→ **Job**: Transcribe the data below without any change, starting at the first line and ending at the line that contains "region: Massachusetts".

# start of Material for the task

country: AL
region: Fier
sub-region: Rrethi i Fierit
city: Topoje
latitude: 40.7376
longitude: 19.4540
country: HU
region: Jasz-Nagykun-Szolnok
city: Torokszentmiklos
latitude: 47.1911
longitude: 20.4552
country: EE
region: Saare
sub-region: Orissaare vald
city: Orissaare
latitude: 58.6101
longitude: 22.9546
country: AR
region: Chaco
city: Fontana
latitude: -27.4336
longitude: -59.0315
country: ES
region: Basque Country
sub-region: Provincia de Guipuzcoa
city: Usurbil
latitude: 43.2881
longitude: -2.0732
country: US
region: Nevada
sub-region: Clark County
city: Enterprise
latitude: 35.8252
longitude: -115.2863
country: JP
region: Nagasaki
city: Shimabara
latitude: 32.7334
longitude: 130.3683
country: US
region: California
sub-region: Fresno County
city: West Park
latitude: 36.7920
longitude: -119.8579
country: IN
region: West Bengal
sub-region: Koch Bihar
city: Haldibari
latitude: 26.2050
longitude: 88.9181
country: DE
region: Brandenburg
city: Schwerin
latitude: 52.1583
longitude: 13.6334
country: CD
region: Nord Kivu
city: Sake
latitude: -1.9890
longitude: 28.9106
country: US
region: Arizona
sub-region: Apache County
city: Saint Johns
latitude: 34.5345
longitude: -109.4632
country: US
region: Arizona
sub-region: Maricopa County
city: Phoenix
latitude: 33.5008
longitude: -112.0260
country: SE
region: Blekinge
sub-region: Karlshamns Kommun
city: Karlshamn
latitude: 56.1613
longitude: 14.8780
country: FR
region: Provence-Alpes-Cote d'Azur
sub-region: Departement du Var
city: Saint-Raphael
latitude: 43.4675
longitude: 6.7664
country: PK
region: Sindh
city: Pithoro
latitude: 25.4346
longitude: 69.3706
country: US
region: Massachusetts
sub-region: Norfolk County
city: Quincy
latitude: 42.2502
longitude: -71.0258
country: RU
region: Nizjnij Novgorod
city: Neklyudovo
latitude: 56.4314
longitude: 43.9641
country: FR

# end of Material for the task

→ **Answer to the exercise**:
country: AL
region: Fier
sub-region: Rrethi i Fierit
city: Topoje
latitude: 40.7376
longitude: 19.4540
country: HU
region: Jasz-Nagykun-Szolnok
city: Torokszentmiklos
latitude: 47.1911
longitude: 20.4552
country: EE
region: Saare
sub-region: Orissaare vald
city: Orissaare
latitude: 58.6101
longitude: 22.9546
country: AR
region: Chaco
city: Fontana
latitude: -27.4336
longitude: -59.0315
country: ES
region: Basque Country
sub-region: Provincia de Guipuzcoa
city: Usurbil
latitude: 43.2881
longitude: -2.0732
country: US
region: Nevada
sub-region: Clark County
city: Enterprise
latitude: 35.8252
longitude: -115.2863
country: JP
region: Nagasaki
city: Shimabara
latitude: 32.7334
longitude: 130.3683
country: US
region: California
sub-region: Fresno County
city: West Park
latitude: 36.7920
longitude: -119.8579
country: IN
region: West Bengal
sub-region: Koch Bihar
city: Haldibari
latitude: 26.2050
longitude: 88.9181
country: DE
region: Brandenburg
city: Schwerin
latitude: 52.1583
longitude: 13.6334
country: CD
region: Nord Kivu
city: Sake
latitude: -1.9890
longitude: 28.9106
country: US
region: Arizona
sub-region: Apache County
city: Saint Johns
latitude: 34.5345
longitude: -109.4632
country: US
region: Arizona
sub-region: Maricopa County
city: Phoenix
latitude: 33.5008
longitude: -112.0260
country: SE
region: Blekinge
sub-region: Karlshamns Kommun
city: Karlshamn
latitude: 56.1613
longitude: 14.8780
country: FR
region: Provence-Alpes-Cote d'Azur
sub-region: Departement du Var
city: Saint-Raphael
latitude: 43.4675
longitude: 6.7664
country: PK
region: Sindh
city: Pithoro
latitude: 25.4346
longitude: 69.3706
country: US
region: Massachusetts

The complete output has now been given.